RIYADH: Following his one-day trip to Iran two days ago, Prime Minister Imran Khan reached Saudi Arabia on Tuesday as part of his initiative for peace and security in the region where he met King Salman bin Abdulaziz Al Saud and Crown Prince Muhammad bin Salman Al Saud.
During the premier’s one-day trip, both sides discussed bilateral relations, peace and security in the region and international political situation as they met on Tuesday. They also discussed the ways and means to further strengthen bilateral cooperation.
Prime Minister Khan, who is in the Kingdom as part of his initiative on peace and security in the region, stressed on the need of resolving differences and conflicts through political and diplomatic means for the sake of peace and stability in the region.
He also briefed the Saudi leadership about the latest situation in the Indian Occupied Kashmir (IOK).
The premier was accompanied by Foreign Minister Shah Mahmood Qureshi and Special Assistant to the Prime Minister on Overseas Pakistanis Syed Zulfikar Bukhari.
Earlier, upon landing at Riyadh airport, the prime minister was received at the royal terminal by Riyadh Governor Faisal bin Bandar Al Saud, Minister of State Musaad bin Mohammed Al Aiban, the Pakistani ambassador to Saudi Arabia and other officials.
The Foreign Office (FO) had said that during the visit, the prime minister would confer with the Saudi leadership in light of his recent consultations with other leaders. Bilateral ties and other regional developments would also be part of the discussions, FO had added.
This was PM Imran’s third visit to Saudi Arabia this year.
Earlier, Saudi Crown Prince Mohammed bin Salman paid a state visit to Pakistan in February.
On Sunday, Imran met with Iran’s Supreme Leader Ayatollah Ali Khamenei and Iranian President Hassan Rouhani in Tehran on a one-day official trip.
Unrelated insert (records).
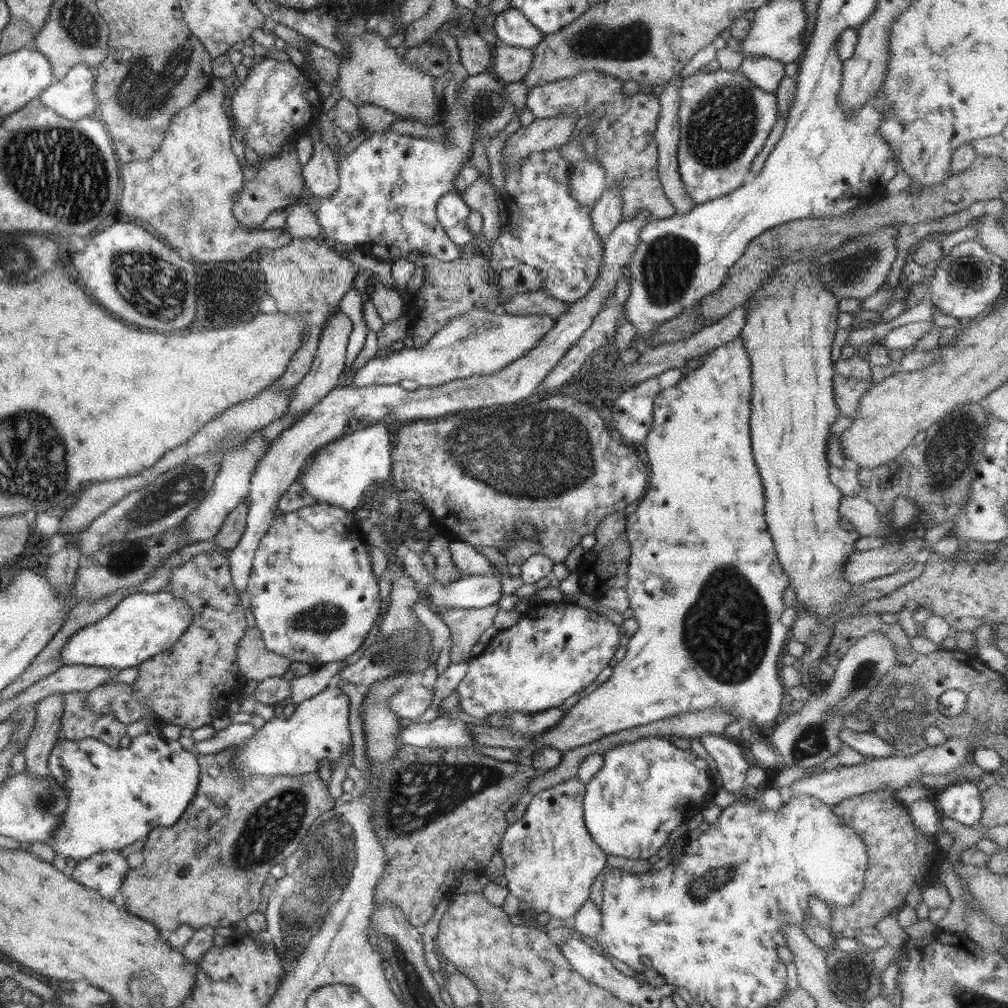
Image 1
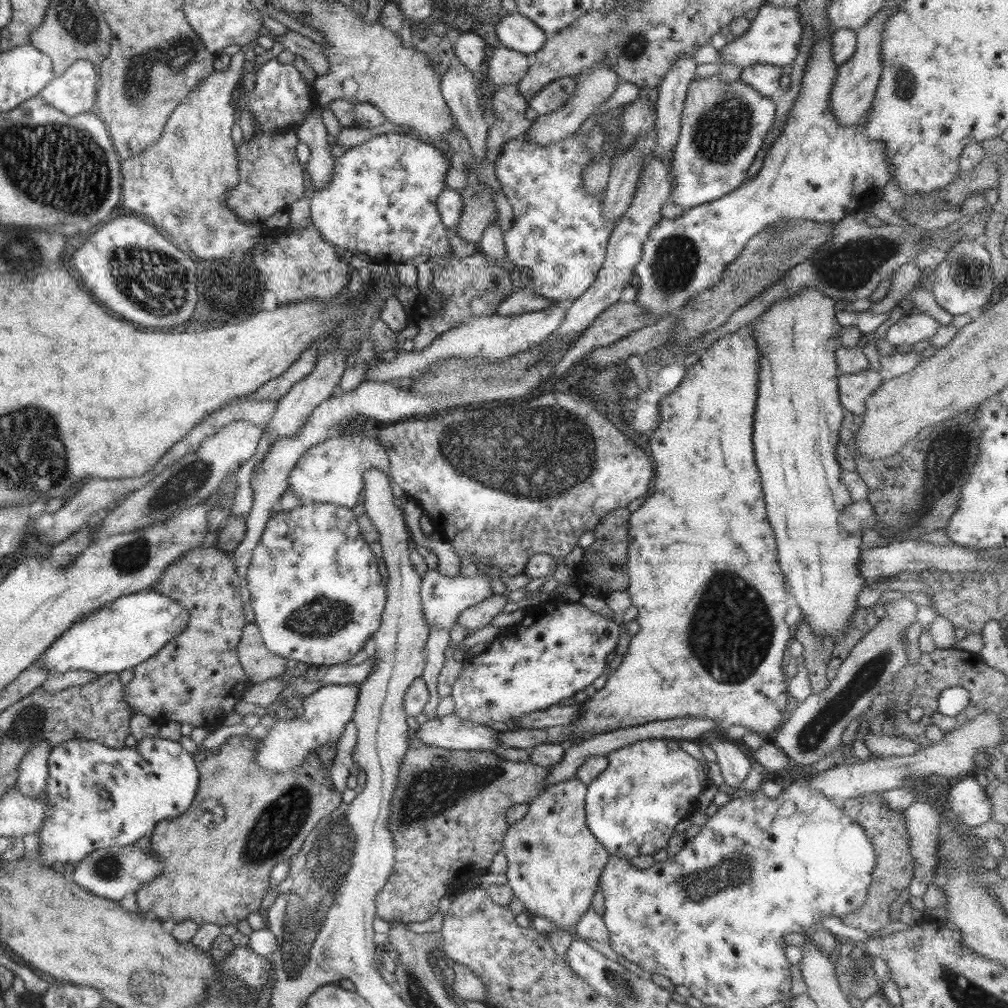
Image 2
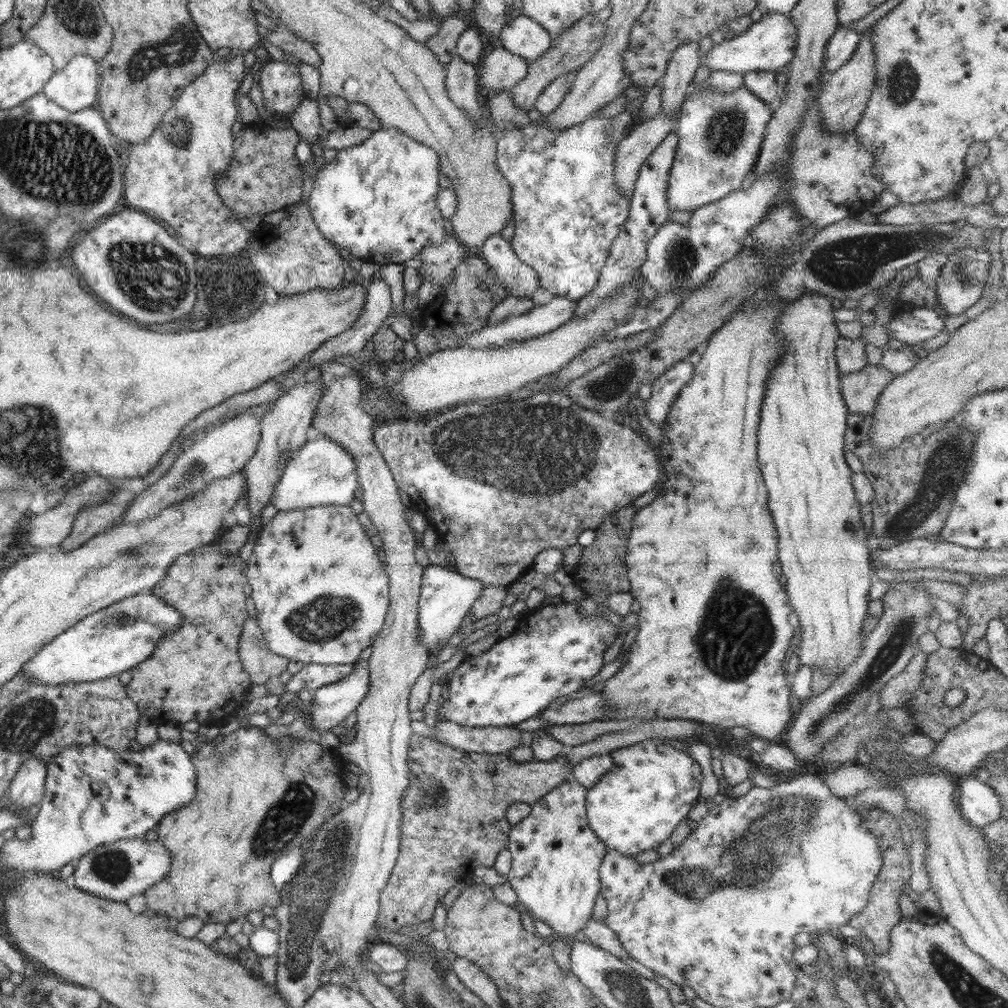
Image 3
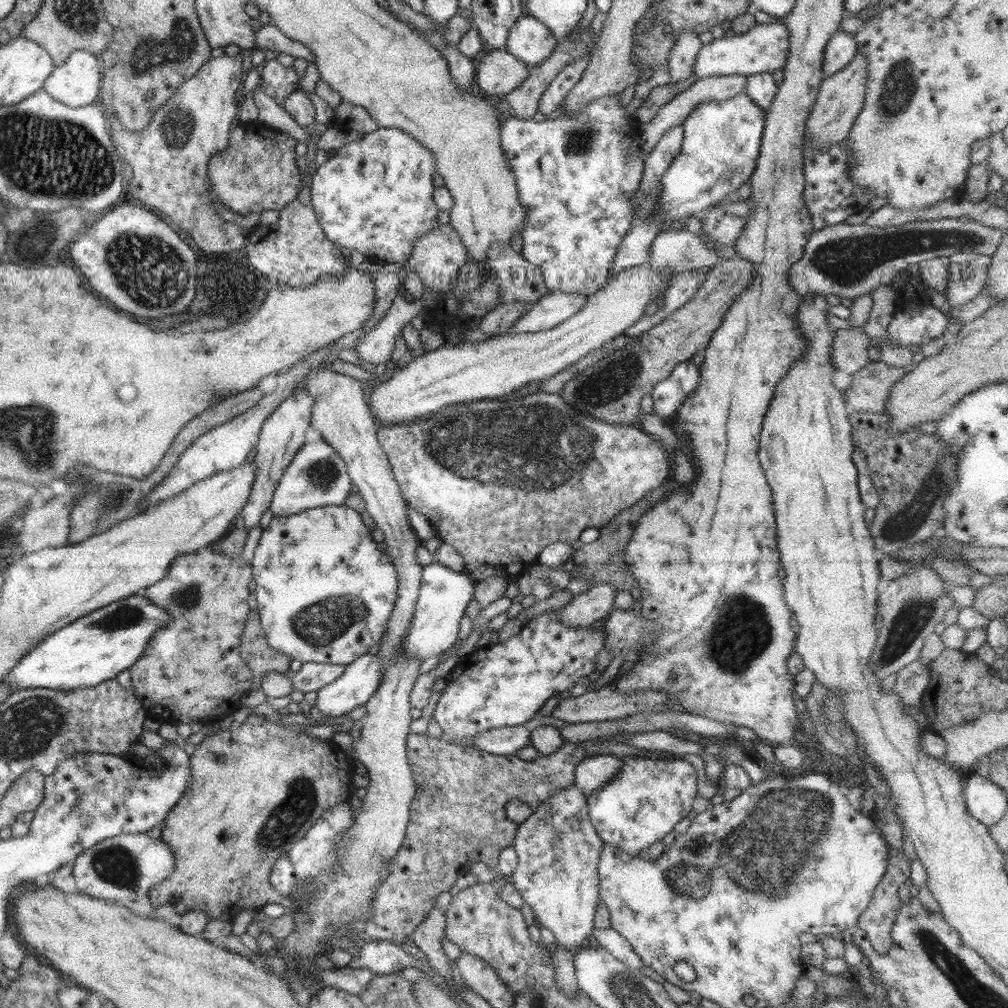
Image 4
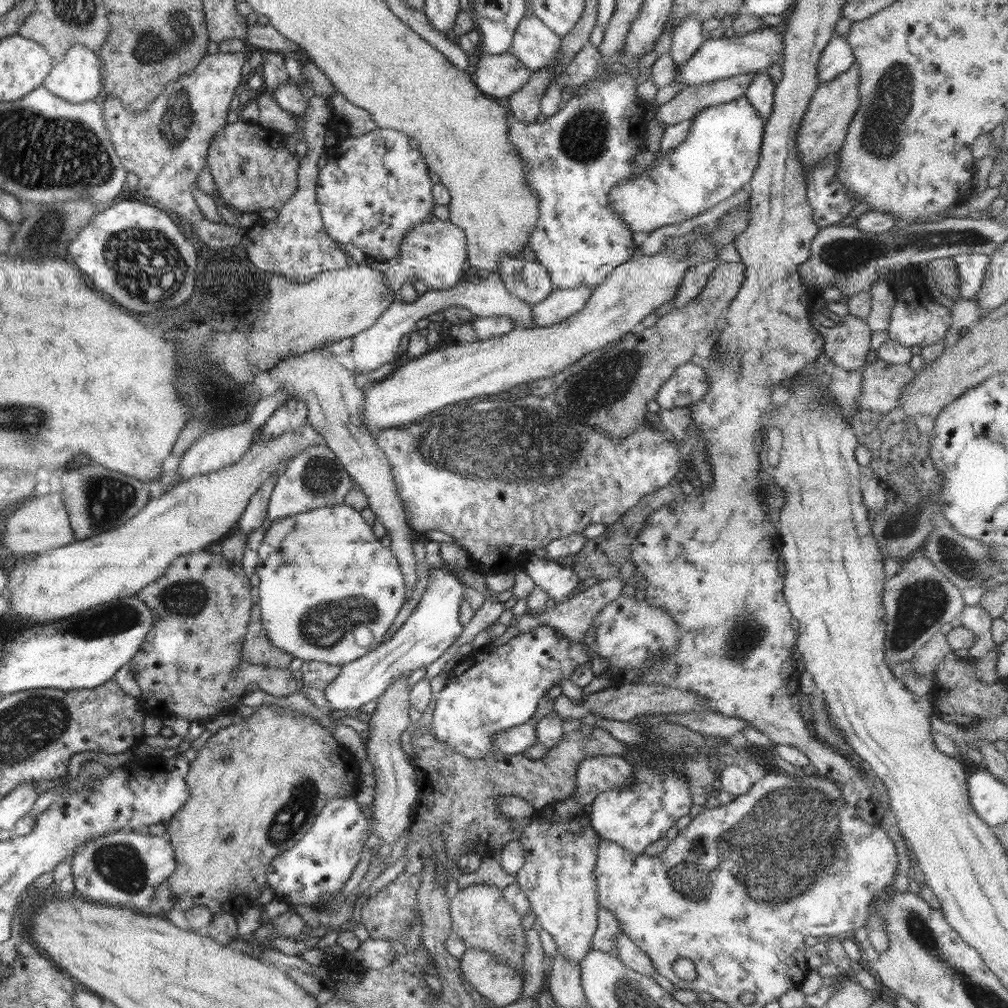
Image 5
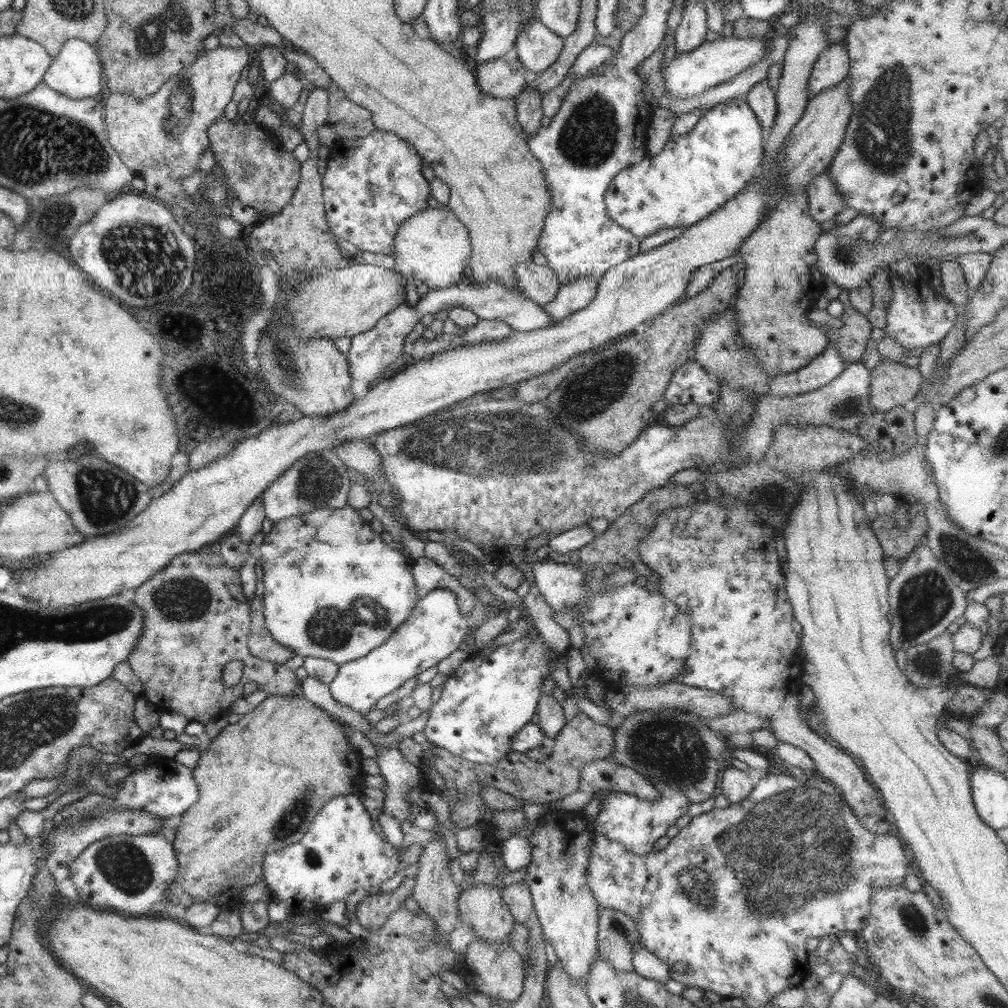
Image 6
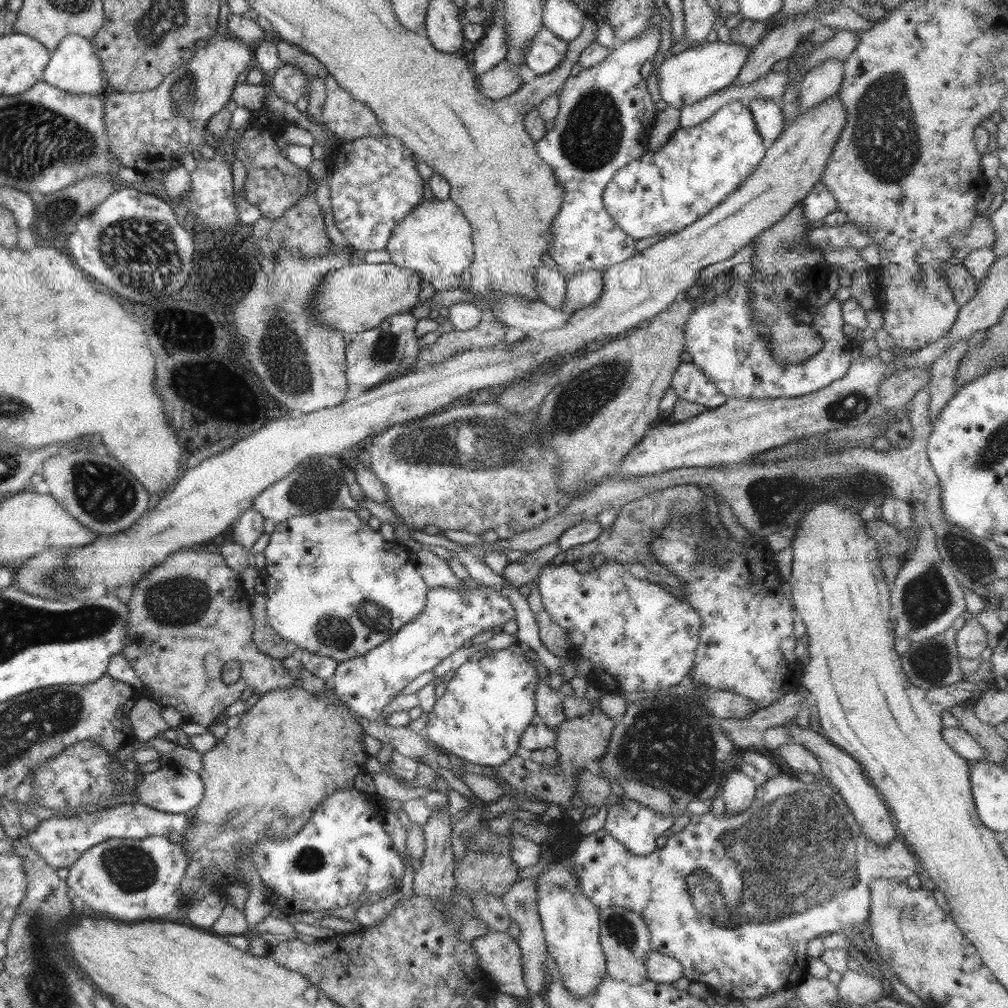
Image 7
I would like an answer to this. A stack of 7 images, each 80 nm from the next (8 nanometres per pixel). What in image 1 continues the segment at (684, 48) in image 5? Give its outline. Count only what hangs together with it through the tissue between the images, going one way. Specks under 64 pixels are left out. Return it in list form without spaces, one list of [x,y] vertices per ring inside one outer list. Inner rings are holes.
[[[681,72],[674,78],[671,78],[664,86],[663,93],[659,96],[662,107],[660,118],[658,119],[657,129],[655,132],[655,141],[657,142],[657,173],[666,198],[675,208],[676,215],[686,214],[695,205],[695,202],[688,196],[680,173],[678,172],[677,148],[680,138],[680,125],[677,110],[679,109],[679,88],[683,78]]]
In the meetings, the leaders emphasised the need for peace in the region.
“In the past, Pakistan had hosted Saudi Arabia and Iran and is again willing to facilitate the brotherly countries to iron out their differences,” the premier had said in Tehran, adding that it was Pakistan’s own initiative to act as a “facilitator”.
Tensions in the region have been high for months, following US President Donald Trump’s decision to impose crushing sanctions that target Iran’s crude oil sales and have crippled its economy. Those sanctions came after Trump unilaterally withdrew the US from Tehran’s nuclear deal with world powers last year.
The tensions culminated in a September 14 attack on key Saudi oil infrastructure that halved the kingdom’s oil production.
The US blames Iran for the attack, something Tehran denies. Yemen’s Houthi rebels, whom the kingdom has been fighting in a years-long war, claimed the attack. Saudi Arabia also blamed the attack on Iran. However, in an interview with CBS programme “60 Minutes”, the crown prince stated that a war with Iran will be catastrophic for the global economy.
“We do not want a conflict between Saudi Arabia and Iran. We recognise that it’s a complex issue, we recognise that, but we feel that this can be resolved through dialogue,” Imran had said alongside Rouhani. “But what should never happen is war between Saudi Arabia and Iran.”
There have been at least four major and minor initiatives by Pakistan to mediate between the two countries since the 80s. Pakistan first tried its hand at mediation in the Middle East rivalry during the Iran-Iraq war.
Later in 1997, a meeting of the leadership of Iran and Saudi Arabia was hosted in Islamabad on the sidelines of an Organisation of Islamic Cooperation summit.
Former president Pervez Musharraf also tried to make headway during 2003-2004. However, his efforts did not make progress because he was seen as too close to the United States.
The most recent initiative was in 2016, when former prime minister Nawaz Sharif and the army chief tried to mediate after tensions rose in the aftermath of the execution of top Saudi Shia cleric Baqir Al-Nimr. On that occasion, Saudi Arabia did not encourage the initiative.